Error: creating/updating Application Gateway: (Name "demo-app-gateway" / Resource Group "rg-hri-testing-apim"): network.ApplicationGatewaysClient#CreateOrUpdate: Failure sending request: StatusCode=0 -- Original Error: Code="InvalidResourceReference" Message="Resource /subscriptions/my-sub/resourceGroups/rg-hri-testing-apim/providers/Microsoft.Network/applicationGateways/demo-app-gateway/backendHttpSettingsCollection/demo-http-setting referenced by resource /subscriptions/mysub/resourceGroups/rg-hri-testing-apim/providers/Microsoft.Network/applicationGateways/demo-app-gateway/requestRoutingRules/demo-rule was not found.
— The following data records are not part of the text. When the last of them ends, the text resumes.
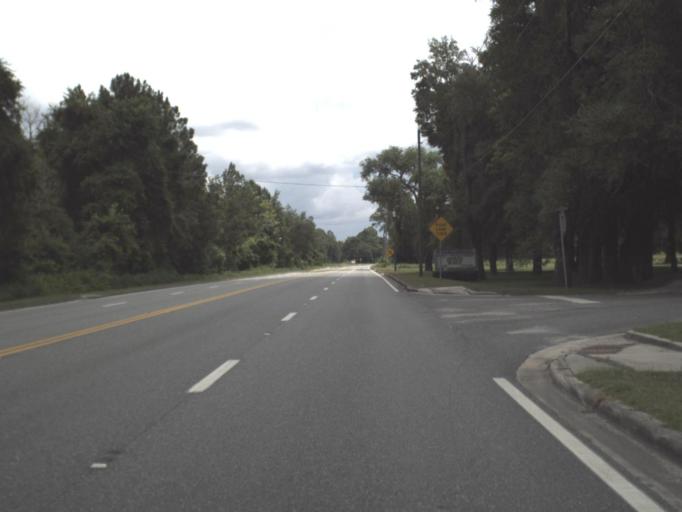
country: US
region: Florida
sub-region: Taylor County
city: Perry
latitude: 30.0907
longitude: -83.5363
Please make sure that the referenced resource exists, and that both resources are in the same region." Details=[]
on app-gateway-main.tf line 1, in resource "azurerm_application_gateway" "demo-app-gateway":
1: resource "azurerm_application_gateway" "demo-app-gateway" {
The resource causing the error is the request_routing_rule not being found, but what it confuses me is that is looking for it before to create it?
Can anyone please help me to understand what am I doing wrong here?
Please if you need more infos, just let me know.
Thank you very much
Please check the Backend HTTP settings name which is being referenced by request routing rule block. You have to change it to demo-http-settings in request_routing_rule to resolve the error.
Issue:
You are using below as backend http setting :
backend_http_settings {
cookie_based_affinity = "Disabled"
name = "demo-http-settings"
port = 443
protocol = "Https"
host_name = "apim.test.com"
pick_host_name_from_backend_address = false
path = "/external/"
request_timeout = 20
probe_name = "demo-apim-probe"
trusted_root_certificate_names = ["demo-trusted-root-ca-certificate"]
}
But while referencing it in request request routing rule you are using :
request_routing_rule {
http_listener_name = "demo-app-gateway-listener"
name = "demo-rule"
rule_type = "Basic"
backend_address_pool_name = "demo-backend-pool"
backend_http_settings_name = "demo-http-setting"
As you have given the name of backend_http_setting_name = demo-http-settings and giving it as demo-http-setting in request_routing_rule. It will error out as it can't find the backend http setting.